Quoi qu’il advienne, tout l’indique assez, cette guerre qui est allée choisir son champ de bataille à l’extrémité de l’Europe n’est point certainement une guerre ordinaire. La Russie sait bien qu’elle est réduite à défendre une politique séculaire, toute une tradition de conquêtes et d’envahissemens. Bien plus, la Russie savait qu’elle aurait un jour ou l’autre à livrer ce suprême combat. Sans cela, comment se serait-elle trouvée prête au moment voulu ? Dans quelle pensée aurait-elle élevé ces forteresses formidables, certes fort inutiles pour la défendre contre la Turquie ? Pourquoi s’obstinerait-elle encore dans une guerre où la seule condition de paix qu’on lui veuille imposer, c’est de désarmer son ambition ? De leur côté, les puissances occidentales savent bien qu’il s’agit désormais pour elles de livrer l’indépendance de l’Europe ou de la raffermir.
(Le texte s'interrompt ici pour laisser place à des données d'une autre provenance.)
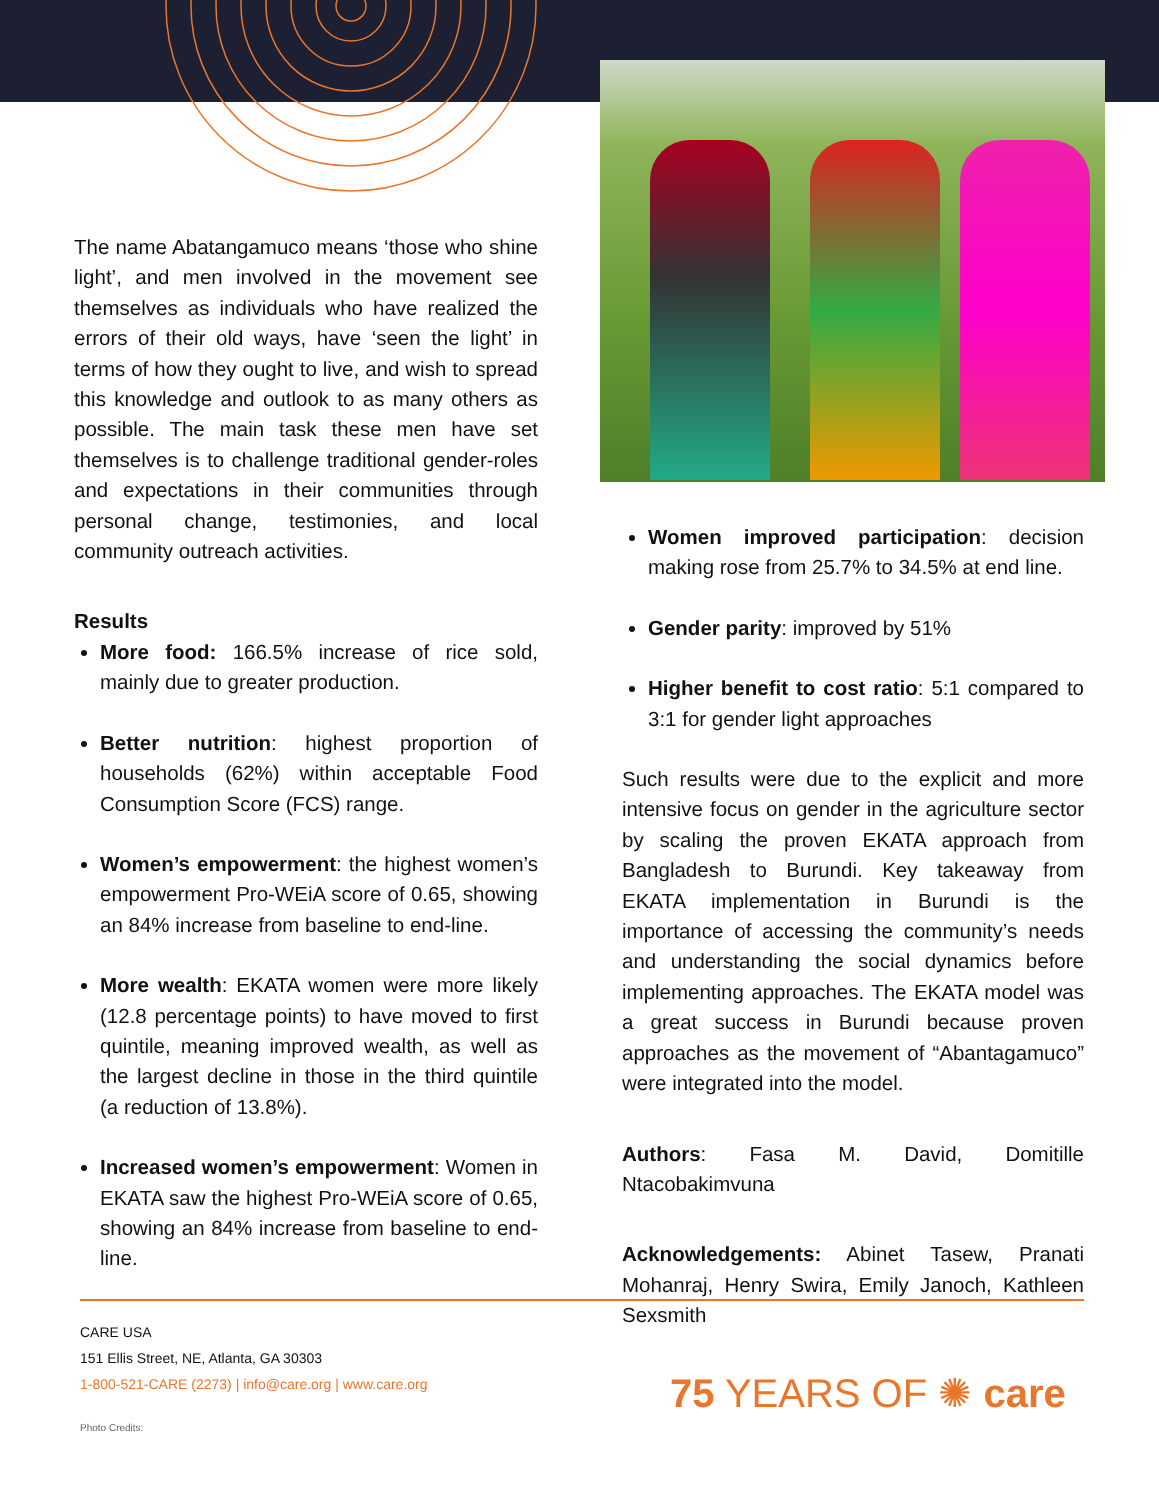The name Abatangamuco means ‘those who shine light’, and men involved in the movement see themselves as individuals who have realized the errors of their old ways, have ‘seen the light’ in terms of how they ought to live, and wish to spread this knowledge and outlook to as many others as possible. The main task these men have set themselves is to challenge traditional gender-roles and expectations in their communities through personal change, testimonies, and local community outreach activities.
Results
More food: 166.5% increase of rice sold, mainly due to greater production.
Better nutrition: highest proportion of households (62%) within acceptable Food Consumption Score (FCS) range.
Women’s empowerment: the highest women’s empowerment Pro-WEiA score of 0.65, showing an 84% increase from baseline to end-line.
More wealth: EKATA women were more likely (12.8 percentage points) to have moved to first quintile, meaning improved wealth, as well as the largest decline in those in the third quintile (a reduction of 13.8%).
Increased women’s empowerment: Women in EKATA saw the highest Pro-WEiA score of 0.65, showing an 84% increase from baseline to end-line.
Women improved participation: decision making rose from 25.7% to 34.5% at end line.
Gender parity: improved by 51%
Higher benefit to cost ratio: 5:1 compared to 3:1 for gender light approaches
Such results were due to the explicit and more intensive focus on gender in the agriculture sector by scaling the proven EKATA approach from Bangladesh to Burundi. Key takeaway from EKATA implementation in Burundi is the importance of accessing the community’s needs and understanding the social dynamics before implementing approaches. The EKATA model was a great success in Burundi because proven approaches as the movement of “Abantagamuco” were integrated into the model.
Authors: Fasa M. David, Domitille Ntacobakimvuna
Acknowledgements: Abinet Tasew, Pranati Mohanraj, Henry Swira, Emily Janoch, Kathleen Sexsmith
CARE USA
151 Ellis Street, NE, Atlanta, GA 30303
1-800-521-CARE (2273) | info@care.org | www.care.org
Photo Credits:
75 YEARS OF ✺ care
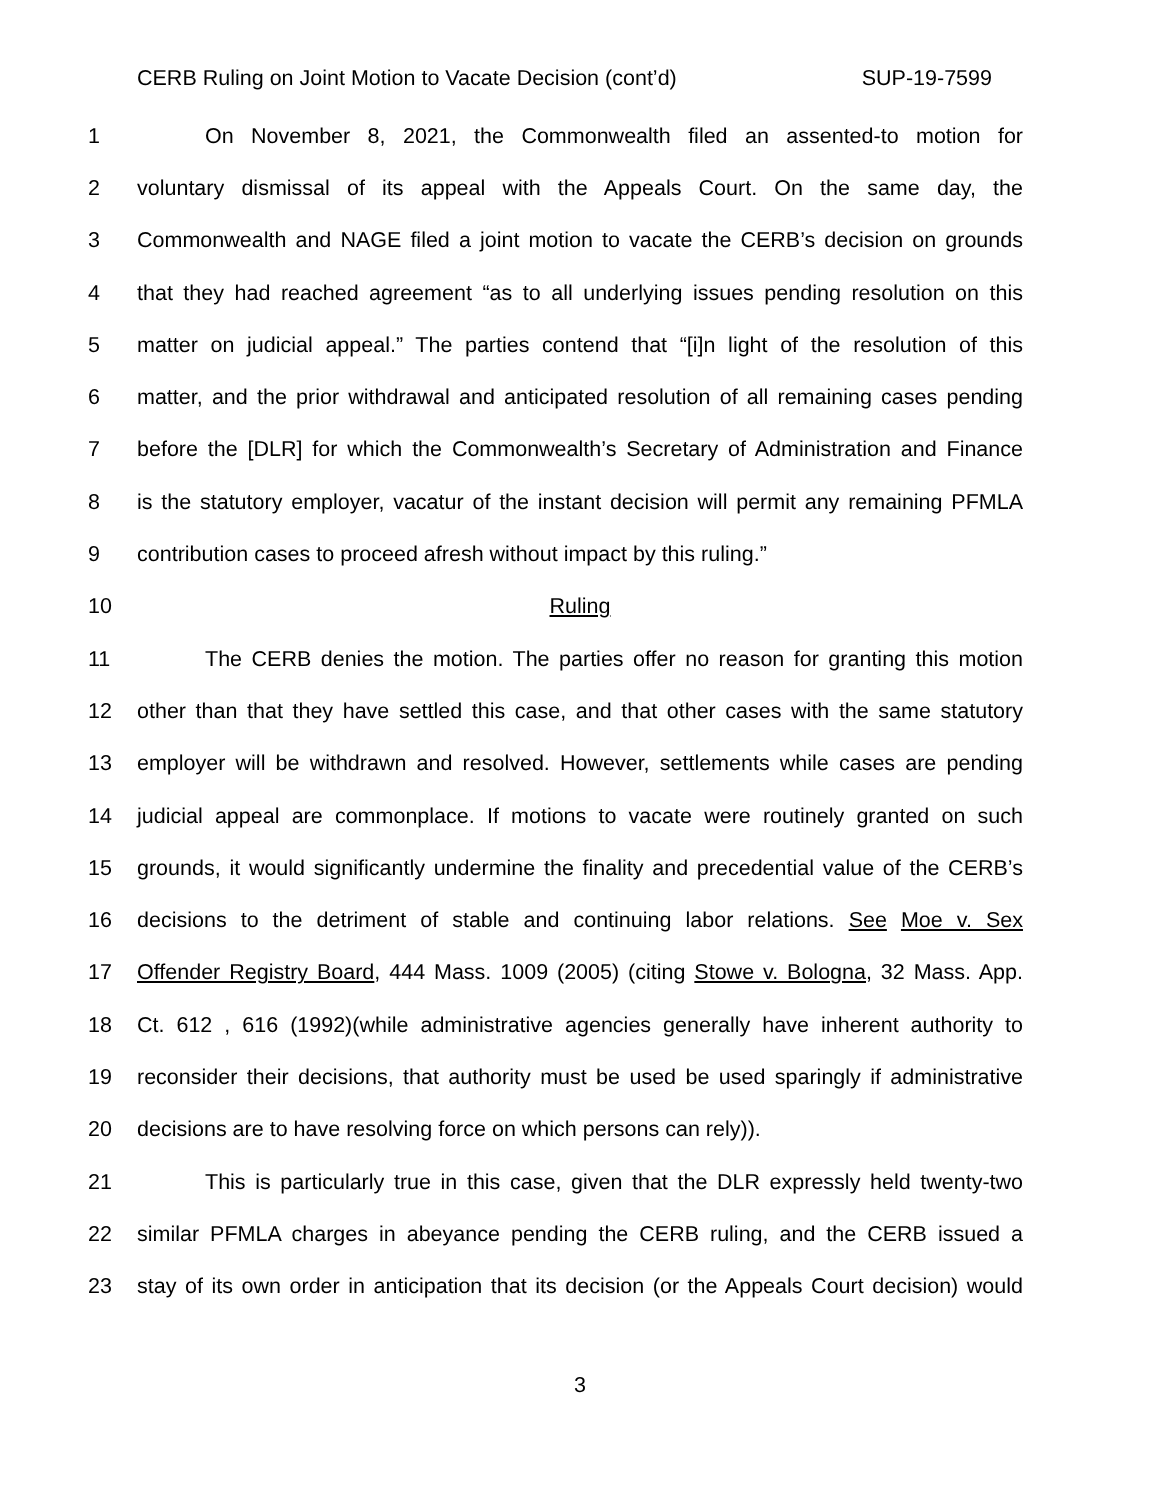CERB Ruling on Joint Motion to Vacate Decision (cont’d) SUP-19-7599
1 On November 8, 2021, the Commonwealth filed an assented-to motion for
2 voluntary dismissal of its appeal with the Appeals Court. On the same day, the
3 Commonwealth and NAGE filed a joint motion to vacate the CERB’s decision on grounds
4 that they had reached agreement “as to all underlying issues pending resolution on this
5 matter on judicial appeal.” The parties contend that “[i]n light of the resolution of this
6 matter, and the prior withdrawal and anticipated resolution of all remaining cases pending
7 before the [DLR] for which the Commonwealth’s Secretary of Administration and Finance
8 is the statutory employer, vacatur of the instant decision will permit any remaining PFMLA
9 contribution cases to proceed afresh without impact by this ruling.”
10 Ruling
11 The CERB denies the motion. The parties offer no reason for granting this motion
12 other than that they have settled this case, and that other cases with the same statutory
13 employer will be withdrawn and resolved. However, settlements while cases are pending
14 judicial appeal are commonplace. If motions to vacate were routinely granted on such
15 grounds, it would significantly undermine the finality and precedential value of the CERB’s
16 decisions to the detriment of stable and continuing labor relations. See Moe v. Sex
17 Offender Registry Board, 444 Mass. 1009 (2005) (citing Stowe v. Bologna, 32 Mass. App.
18 Ct. 612 , 616 (1992)(while administrative agencies generally have inherent authority to
19 reconsider their decisions, that authority must be used be used sparingly if administrative
20 decisions are to have resolving force on which persons can rely)).
21 This is particularly true in this case, given that the DLR expressly held twenty-two
22 similar PFMLA charges in abeyance pending the CERB ruling, and the CERB issued a
23 stay of its own order in anticipation that its decision (or the Appeals Court decision) would
3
S’il n’en était point ainsi, comment prodigueraient-elles leurs soldats, leurs trésors et leurs vaisseaux dans une lutte dont les difficultés et les proportions dépasseraient le but ? La guerre actuelle a cela de particulier, qu’elle n’est le fruit d’aucune animosité nationale ; c’est le choc violent de deux politiques, dont l’une est une menace incessante pour l’Occident, dont l’autre est l’expression réfléchie des intérêts les plus élevés de la civilisation. Tel est le conflit qui tient en ce moment l’Europe attentive et qui se poursuit dans ces terribles engagemens devant Sébastopol, en attendant qu’il se dénoue par la victoire.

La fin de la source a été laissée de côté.